• **Exercises to complete**:
[1] In the black bear page, restate the part between "How to View" and "bear charges you.", inclusive, replacing "close-up" with "at close range".
[2] According to the black bear page, about how many black bears live in Lassen?
[3] Decide whether each statement agrees with the black bear page. Answer yes or no for each and quote the deciding words. (a) Grizzly bears can be found in the park. (b) Black bear fur can range from blonde to black. (c) Black bears leave the park during the winter months.

• **Document segment**:
For centuries black bears (Ursus americanus) have made Lassen Volcanic National Park their home. Their movements are dictated by ancient connections to the seasons, food sources, and their own inclinations. Bears are curious, intelligent, and potentially dangerous animals.
Lassen is home to an estimated 50 black bears. Despite what their name implies, black bear fur can vary from blonde to black in color. These adaptable animals live in the park year-round, however they enter torpor―a short-term form of hibernation―in the snowy winter months. Grizzly/brown bears (Ursus arctos) are not found in the park.
Where and When to Look for Bears at Lassen
Black bears are part of what makes Lassen Volcanic wild and special. Seeing a bear is often a matter of luck, but you can increase your chances of safely viewing a bear by being Bear Aware and knowing where and when to look.
How to View Bears Safely
Learn what you should and should not do if you encounter a bear close-up or it is reacting to you or what to do in the rare case a bear charges you.

• **Source information**:
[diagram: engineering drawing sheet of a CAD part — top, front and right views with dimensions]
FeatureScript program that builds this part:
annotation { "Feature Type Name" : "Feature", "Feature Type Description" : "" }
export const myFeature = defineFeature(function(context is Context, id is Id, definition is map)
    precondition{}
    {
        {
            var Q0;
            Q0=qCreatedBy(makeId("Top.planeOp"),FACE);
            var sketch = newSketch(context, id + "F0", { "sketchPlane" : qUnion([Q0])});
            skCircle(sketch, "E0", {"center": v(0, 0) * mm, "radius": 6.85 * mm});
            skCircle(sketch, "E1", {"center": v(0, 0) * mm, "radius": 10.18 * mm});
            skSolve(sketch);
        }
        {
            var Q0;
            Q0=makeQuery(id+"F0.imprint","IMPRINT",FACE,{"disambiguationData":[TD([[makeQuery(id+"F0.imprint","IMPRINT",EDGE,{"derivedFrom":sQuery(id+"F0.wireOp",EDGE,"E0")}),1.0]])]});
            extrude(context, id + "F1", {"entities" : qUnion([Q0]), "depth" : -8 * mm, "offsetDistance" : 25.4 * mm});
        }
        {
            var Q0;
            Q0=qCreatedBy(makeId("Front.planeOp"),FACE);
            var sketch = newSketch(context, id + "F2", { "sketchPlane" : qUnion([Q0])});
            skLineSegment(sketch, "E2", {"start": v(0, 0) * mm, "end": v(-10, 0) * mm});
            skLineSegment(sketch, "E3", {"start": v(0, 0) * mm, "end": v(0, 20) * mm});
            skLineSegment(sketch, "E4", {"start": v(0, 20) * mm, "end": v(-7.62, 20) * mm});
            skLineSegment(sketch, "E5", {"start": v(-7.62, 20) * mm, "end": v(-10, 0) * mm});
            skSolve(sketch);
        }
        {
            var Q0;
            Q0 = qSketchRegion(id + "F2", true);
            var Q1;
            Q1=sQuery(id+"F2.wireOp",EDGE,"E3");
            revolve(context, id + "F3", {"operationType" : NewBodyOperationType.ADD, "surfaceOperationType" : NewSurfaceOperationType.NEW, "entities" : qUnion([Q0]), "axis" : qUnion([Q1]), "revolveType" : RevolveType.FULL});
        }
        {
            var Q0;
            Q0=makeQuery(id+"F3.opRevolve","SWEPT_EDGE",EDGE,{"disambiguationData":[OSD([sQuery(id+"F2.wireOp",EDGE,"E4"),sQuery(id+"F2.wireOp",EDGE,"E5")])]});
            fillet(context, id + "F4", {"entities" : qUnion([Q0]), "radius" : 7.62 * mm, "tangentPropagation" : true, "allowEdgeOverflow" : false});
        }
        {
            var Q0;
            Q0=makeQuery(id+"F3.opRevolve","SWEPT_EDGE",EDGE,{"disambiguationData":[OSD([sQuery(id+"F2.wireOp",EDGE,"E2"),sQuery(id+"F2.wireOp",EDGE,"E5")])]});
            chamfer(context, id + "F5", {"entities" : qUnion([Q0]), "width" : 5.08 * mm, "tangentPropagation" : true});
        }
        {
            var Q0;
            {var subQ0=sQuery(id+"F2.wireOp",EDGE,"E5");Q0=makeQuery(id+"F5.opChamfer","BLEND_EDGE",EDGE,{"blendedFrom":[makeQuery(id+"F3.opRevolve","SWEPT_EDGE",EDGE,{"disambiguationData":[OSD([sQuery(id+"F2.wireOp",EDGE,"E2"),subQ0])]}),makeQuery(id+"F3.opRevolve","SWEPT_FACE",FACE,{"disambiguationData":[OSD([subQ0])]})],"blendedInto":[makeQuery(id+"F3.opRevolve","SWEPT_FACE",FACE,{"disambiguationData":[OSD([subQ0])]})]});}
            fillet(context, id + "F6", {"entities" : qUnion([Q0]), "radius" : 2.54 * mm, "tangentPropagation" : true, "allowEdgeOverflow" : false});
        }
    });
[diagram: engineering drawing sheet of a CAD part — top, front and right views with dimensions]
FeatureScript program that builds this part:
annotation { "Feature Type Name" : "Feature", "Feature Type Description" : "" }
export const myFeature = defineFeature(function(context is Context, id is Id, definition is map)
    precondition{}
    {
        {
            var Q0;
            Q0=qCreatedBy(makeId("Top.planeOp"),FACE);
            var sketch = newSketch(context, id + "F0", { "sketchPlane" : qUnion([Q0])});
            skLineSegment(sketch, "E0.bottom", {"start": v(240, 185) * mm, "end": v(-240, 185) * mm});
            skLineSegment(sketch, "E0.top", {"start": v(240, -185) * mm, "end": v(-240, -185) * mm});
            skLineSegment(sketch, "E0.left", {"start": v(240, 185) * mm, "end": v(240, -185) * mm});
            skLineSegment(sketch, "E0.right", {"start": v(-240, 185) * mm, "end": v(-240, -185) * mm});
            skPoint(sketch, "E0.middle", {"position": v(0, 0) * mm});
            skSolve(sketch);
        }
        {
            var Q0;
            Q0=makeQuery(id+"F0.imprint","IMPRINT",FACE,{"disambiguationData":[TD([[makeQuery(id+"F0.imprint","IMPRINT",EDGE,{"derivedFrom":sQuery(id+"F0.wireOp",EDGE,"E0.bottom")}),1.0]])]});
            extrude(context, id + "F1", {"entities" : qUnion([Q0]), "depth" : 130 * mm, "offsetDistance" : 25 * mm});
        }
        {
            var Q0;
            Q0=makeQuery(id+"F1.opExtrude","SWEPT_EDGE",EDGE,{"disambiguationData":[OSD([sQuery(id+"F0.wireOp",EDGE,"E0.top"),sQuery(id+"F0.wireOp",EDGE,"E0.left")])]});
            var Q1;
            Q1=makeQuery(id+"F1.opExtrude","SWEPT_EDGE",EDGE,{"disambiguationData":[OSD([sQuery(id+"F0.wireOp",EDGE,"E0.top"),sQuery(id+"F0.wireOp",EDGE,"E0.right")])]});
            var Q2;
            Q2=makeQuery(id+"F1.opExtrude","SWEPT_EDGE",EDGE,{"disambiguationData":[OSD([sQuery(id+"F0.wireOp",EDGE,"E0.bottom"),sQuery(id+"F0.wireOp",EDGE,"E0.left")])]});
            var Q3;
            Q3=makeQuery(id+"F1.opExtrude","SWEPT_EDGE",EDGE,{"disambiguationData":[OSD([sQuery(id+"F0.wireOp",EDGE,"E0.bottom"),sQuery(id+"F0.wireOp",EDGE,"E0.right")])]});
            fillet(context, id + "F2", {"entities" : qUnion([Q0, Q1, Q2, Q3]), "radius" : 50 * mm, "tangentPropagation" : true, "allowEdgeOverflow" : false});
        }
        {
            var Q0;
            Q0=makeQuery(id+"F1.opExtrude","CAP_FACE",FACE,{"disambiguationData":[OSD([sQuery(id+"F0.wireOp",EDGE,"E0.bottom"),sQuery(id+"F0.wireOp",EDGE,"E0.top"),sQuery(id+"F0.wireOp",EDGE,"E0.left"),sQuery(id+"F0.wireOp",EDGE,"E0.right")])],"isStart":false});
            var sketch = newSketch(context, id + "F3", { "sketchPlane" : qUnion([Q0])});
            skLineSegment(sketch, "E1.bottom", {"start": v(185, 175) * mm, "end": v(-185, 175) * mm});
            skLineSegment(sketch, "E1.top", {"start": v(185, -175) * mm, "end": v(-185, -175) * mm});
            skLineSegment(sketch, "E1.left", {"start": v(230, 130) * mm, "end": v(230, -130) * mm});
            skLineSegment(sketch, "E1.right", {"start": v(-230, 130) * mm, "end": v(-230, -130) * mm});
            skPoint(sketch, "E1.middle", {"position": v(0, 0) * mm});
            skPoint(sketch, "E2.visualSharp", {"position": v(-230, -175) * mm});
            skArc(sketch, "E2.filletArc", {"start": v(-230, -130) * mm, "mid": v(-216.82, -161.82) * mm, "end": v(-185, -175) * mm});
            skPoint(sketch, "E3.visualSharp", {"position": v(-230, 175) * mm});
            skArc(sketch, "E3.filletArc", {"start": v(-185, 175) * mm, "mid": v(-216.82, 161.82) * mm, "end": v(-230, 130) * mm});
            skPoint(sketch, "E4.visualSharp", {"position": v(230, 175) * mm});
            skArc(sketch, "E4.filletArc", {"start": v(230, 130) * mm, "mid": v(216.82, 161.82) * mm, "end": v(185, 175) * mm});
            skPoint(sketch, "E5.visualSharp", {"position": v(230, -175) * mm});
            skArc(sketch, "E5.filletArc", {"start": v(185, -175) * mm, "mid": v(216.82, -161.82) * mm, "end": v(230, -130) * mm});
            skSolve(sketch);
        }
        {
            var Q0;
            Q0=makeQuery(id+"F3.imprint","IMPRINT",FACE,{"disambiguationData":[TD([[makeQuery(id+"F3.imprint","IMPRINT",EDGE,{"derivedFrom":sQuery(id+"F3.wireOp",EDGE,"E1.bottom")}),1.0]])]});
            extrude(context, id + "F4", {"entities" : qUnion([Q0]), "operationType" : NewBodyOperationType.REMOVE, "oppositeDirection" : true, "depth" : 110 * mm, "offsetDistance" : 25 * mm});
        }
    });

• **Answers to the tasks**:
[1]
How to View Bears Safely
Learn what you should and should not do if you encounter a bear at close range or it is reacting to you or what to do in the rare case a bear charges you.

[2] An estimated 50 black bears.

[3]
(a) No: "Grizzly/brown bears (Ursus arctos) are not found in the park."
(b) Yes: "black bear fur can vary from blonde to black in color."
(c) No: "These adaptable animals live in the park year-round."